A key difference between Series and ndarray is that operations between Series automatically align the data based on label. Thus, you can write computations without giving consideration to whether the Series involved have the same labels.

  1. In [28]: s[1:] + s[:-1]
  2. Out[28]:
  3. a NaN
  4. b -0.5657
  5. c -3.0181
  6. d -2.2713
  7. e NaN
  8. dtype: float64

The result of an operation between unaligned Series will have the union of the indexes involved. If a label is not found in one Series or the other, the result will be marked as missing NaN. Being able to write code without doing any explicit data alignment grants immense freedom and flexibility in interactive data analysis and research. The integrated data alignment features of the pandas data structures set pandas apart from the majority of related tools for working with labeled data.
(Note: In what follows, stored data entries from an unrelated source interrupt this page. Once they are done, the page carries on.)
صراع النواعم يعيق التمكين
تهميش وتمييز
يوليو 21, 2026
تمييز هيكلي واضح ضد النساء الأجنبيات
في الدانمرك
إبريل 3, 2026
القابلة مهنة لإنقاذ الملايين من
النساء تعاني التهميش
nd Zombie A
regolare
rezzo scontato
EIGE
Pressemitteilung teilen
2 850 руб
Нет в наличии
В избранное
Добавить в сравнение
Note: In general, we chose to make the default result of operations between differently indexed objects yield the union of the indexes in order to avoid loss of information. Having an index label, though the data is missing, is typically important information as part of a computation. You of course have the option of dropping labels with missing data via the dropna function.

Name attribute

Series can also have a name attribute:

  1. In [29]: s = pd.Series(np.random.randn(5), name='something')
  2. In [30]: s
  3. Out[30]:
  4. 0 -0.4949
  5. 1 1.0718
  6. 2 0.7216
  7. 3 -0.7068
  8. 4 -1.0396
  9. Name: something, dtype: float64
  10. In [31]: s.name
  11. Out[31]: 'something'

The Series name will be assigned automatically in many cases, in particular when taking 1D slices of DataFrame as you will see below.

New in version 0.18.0.

You can rename a Series with the pandas.Series.rename() method.

  1. In [32]: s2 = s.rename("different")
  2. In [33]: s2.name
  3. Out[33]: 'different'

Note that s and s2 refer to different objects.